Ring LWE schemes are relatively simple on a computation level -- the large majority of time is spent doing vector multiplication (another significant portion is sampling the error distribution). This is ideal for parallelization. So typically, RLWE implemented using the AVX2 instruction sets are significantly faster (for example, see a 3x speed improvement for one popular RLWE scheme: New Hope). I'm not sure on the ubiquity of AVX2 instructions on mobile devices, perhaps someone else can chime in.

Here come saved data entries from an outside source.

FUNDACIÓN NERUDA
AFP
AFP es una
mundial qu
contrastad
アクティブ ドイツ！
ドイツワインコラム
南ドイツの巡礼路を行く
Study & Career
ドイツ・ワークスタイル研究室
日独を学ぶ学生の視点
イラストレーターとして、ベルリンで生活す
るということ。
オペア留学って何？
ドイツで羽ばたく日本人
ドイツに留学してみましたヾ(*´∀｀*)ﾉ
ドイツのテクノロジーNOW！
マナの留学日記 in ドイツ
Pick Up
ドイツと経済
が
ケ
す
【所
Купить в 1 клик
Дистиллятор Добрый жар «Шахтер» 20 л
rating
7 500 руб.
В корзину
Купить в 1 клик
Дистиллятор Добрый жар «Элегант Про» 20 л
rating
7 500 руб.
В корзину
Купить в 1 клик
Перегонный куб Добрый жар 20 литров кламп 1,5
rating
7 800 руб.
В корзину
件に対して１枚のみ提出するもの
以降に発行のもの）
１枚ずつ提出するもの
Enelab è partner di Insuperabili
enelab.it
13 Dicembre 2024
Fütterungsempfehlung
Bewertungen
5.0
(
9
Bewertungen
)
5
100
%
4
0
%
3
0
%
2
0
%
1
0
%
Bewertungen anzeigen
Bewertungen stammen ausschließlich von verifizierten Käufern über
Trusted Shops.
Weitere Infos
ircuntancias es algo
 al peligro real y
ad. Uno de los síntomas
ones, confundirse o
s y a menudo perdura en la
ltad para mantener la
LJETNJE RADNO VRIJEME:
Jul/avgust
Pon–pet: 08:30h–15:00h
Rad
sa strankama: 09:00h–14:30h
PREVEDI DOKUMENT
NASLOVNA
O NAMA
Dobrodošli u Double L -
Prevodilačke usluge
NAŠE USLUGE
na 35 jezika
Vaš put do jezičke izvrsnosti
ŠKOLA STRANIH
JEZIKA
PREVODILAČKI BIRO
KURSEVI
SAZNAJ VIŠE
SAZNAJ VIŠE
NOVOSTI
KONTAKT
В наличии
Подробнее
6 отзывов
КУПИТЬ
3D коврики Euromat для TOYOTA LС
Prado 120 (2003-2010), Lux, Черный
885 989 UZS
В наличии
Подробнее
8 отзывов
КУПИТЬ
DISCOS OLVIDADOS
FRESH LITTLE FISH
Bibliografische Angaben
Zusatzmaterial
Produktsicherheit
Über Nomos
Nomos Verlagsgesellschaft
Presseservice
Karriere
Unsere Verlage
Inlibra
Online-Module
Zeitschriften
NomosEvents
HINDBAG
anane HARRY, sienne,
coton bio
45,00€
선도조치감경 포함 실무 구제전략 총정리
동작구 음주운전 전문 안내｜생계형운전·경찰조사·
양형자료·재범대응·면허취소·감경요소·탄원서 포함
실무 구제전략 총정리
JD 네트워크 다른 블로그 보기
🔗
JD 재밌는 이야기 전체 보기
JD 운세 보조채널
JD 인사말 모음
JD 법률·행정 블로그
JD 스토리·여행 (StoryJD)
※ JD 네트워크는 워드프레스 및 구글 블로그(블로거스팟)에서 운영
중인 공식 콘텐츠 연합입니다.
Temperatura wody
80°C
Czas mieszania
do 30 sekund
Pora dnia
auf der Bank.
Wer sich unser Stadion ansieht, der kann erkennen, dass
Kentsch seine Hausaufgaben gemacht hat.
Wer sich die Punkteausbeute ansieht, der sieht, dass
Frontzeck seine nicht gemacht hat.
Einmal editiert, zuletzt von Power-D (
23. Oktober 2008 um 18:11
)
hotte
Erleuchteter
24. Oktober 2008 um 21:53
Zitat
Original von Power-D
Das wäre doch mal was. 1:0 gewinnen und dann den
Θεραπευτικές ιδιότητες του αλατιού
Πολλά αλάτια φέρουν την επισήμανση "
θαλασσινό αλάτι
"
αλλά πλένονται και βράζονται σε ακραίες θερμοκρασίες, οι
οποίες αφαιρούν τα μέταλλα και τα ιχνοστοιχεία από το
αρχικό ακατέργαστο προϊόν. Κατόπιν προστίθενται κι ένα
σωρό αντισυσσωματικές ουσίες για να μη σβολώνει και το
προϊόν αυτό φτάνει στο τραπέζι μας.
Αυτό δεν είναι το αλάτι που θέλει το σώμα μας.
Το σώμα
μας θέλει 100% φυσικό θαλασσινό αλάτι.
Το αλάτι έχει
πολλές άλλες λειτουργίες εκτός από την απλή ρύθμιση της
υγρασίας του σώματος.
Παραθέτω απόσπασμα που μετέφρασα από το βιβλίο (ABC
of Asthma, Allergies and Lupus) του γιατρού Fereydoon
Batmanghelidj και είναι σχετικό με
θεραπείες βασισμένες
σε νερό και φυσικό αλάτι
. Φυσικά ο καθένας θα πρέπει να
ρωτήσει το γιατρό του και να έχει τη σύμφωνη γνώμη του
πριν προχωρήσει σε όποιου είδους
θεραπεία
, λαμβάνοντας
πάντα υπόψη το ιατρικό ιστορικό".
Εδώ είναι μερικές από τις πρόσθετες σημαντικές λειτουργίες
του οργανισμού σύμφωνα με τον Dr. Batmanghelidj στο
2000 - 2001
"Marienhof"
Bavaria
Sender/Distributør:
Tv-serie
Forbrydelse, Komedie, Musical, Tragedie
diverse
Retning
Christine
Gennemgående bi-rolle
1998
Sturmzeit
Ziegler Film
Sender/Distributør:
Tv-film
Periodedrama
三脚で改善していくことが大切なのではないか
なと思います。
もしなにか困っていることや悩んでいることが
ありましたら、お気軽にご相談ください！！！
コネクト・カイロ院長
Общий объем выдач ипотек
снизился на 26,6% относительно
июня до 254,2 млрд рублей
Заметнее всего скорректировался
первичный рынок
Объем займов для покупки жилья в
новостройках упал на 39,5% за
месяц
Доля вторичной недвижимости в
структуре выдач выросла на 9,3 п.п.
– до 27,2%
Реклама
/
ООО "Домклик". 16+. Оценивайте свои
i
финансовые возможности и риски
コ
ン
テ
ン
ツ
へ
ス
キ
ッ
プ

That said, RLWE just isn't very computationally expensive in general. The paper above mentions that in terms of performance, the AVX2 implementation is in "the same ballpark" as state of the art ECDH implementations that use Curve25519 (which is one of the fastest ECC curves). I couldn't immediately find benchmarks comparing the two, and I don't know how to quantify "the same ballpark", but I've never heard anyone complain that RLWE is too costly performance-wise. So I don't think that the mobile CPU is the bottleneck.
Concerning RLWE, people do complain about the bandwidth of the key exchange. Even the best RLWE schemes still require much more data transfer (see the nice chart in the Frodo paper), which can significantly increase latency for poor connections. This appears to be corroborated by the results of Google's post-quantum TLS experiment, CECPQ1.